Unclear Connection Between Challenges and Solutions: While the introduction effectively outlines key challenges in event camera data pretraining, it fails to establish a clear link between these challenges and the proposed solutions. This disconnect raises questions about the efficacy of the proposed modules in addressing the identified challenges.

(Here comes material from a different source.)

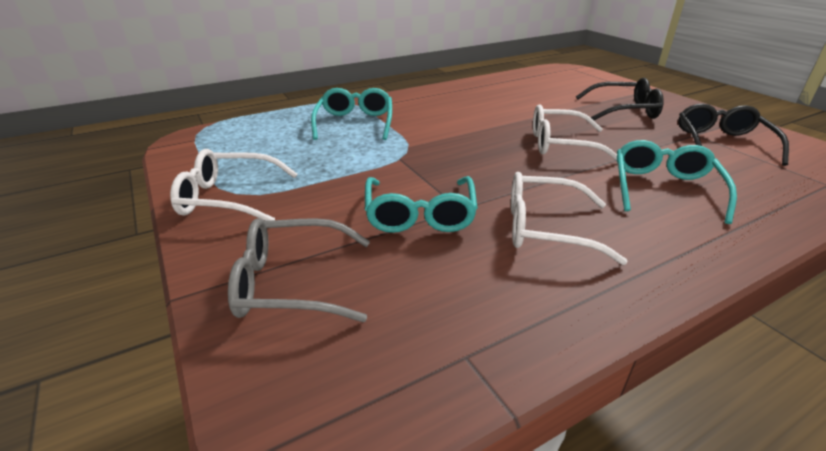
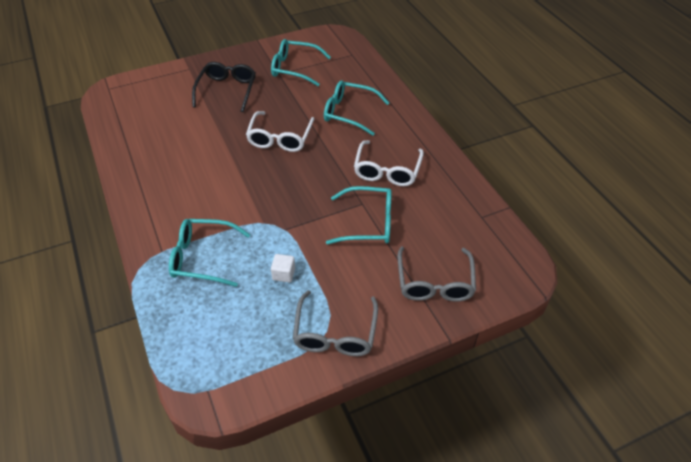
camera: 85 degrees left, 15 degrees up
(229, 198) = (335, 332): white glasses -> grey glasses
(328, 162) = (283, 274): none -> white cube
(722, 143) = (295, 68): black glasses -> turquoise glasses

Limited Comparison with Recent State-of-the-Art (SoTA) Methods: The experiments section does not include comparisons with the latest SoTA methods, such as EventBind, limiting the evaluation of the proposed method’s competitiveness. Including these recent approaches would provide a more rigorous benchmark for assessing performance.

问题

[Introduction] "These events are sorted as positive or negative depending on whether the light intensity increases or decreases." Is there any threshold to sort the positive and negative events?
[Introduction] Important related works are not discussed, including [1] EventBind: Learning a Unified Representation to Bind Them All for Event-based Open-world Understanding, ECCV 2024, [2] EventDance: Unsupervised Source-free Cross-modal Adaptation for Event-based Object Recognition, CVPR 2024, All these works aim at solving the lack of event camera dataset problem and transferring knowledge from the RGB domain. Please give clear discussion regarding these works.
[Introduction] Important related works are not discussed, including [3] ExACT: Language-guided Conceptual Reasoning and Uncertainty Estimation for Event-based Action Recognition and More, CVPR 2024. The ExACT work also introduces a similar event representation to maintain the spatiao-temporal characteristic of event data, please give the technical comparison between ExACT and the proposed STECM.
[Introduction] The summarized key challenges for event camera data pretraining is clear, however, how do the authors solve these challenges with their proposed method is not clear. Please show how these proposed modules solve the summarized challenges.
[Related Works] Important related works are not discussed, including [1] EventBind: Learning a Unified Representation to Bind Them All for Event-based Open-world Understanding, ECCV 2024, [2] EventDance: Unsupervised Source-free Cross-modal Adaptation for Event-based Object Recognition, CVPR 2024, All these works aim at solving the lack of event camera dataset problem and transferring knowledge from the RGB domain. Please give clear discussion regarding these works. [3] ExACT: Language-guided Conceptual Reasoning and Uncertainty Estimation for Event-based Action Recognition and More, CVPR 2024.
[Method] Why the segmentation and summarization of event can preserve the spatio-temporal information? There is still information loss when segmenting and summarizing events. The best choice may be the learning-based EST, please give discussion regarding this problem.
[Experiments] The recent SoTA methods are not in the comparison table, such as EventBind.
[Ablation] There are only 3 compared event representations, more recent ones should be included, such as ExACT.

审稿意见

评分: 3置信度: 32024-11-04

This paper introduces a novel pretraining approach for event camera data using a method called SpatioTemporal Information Fusion Prompting (STP). STP integrates spatial and temporal data from event streams and enables knowledge transfer from image-based models. The authors demonstrate that this method outperforms prior models on tasks like classification, segmentation, and optical flow estimation.

优点

The paper is well-written and well-organized.
The proposed method shows better results in various tasks, compared to previous methods.

缺点

The novelty is limited. The SpatioTemporal Information Fusion Prompting appears to be a combination of existing methods. The prompt tuning is similar to P2P: Tuning Pre-trained Image Models for Point Cloud Analysis with Point-to-Pixel Prompting.
The paper lacks a comprehensive ablation study of different pretraining and fine-tuning methods, such as LoRA and unfreezing the pretrained model during pretraining, etc.

问题

see the Weaknesses section.

撤稿通知

2024-11-13

I have read and agree with the venue's withdrawal policy on behalf of myself and my co-authors.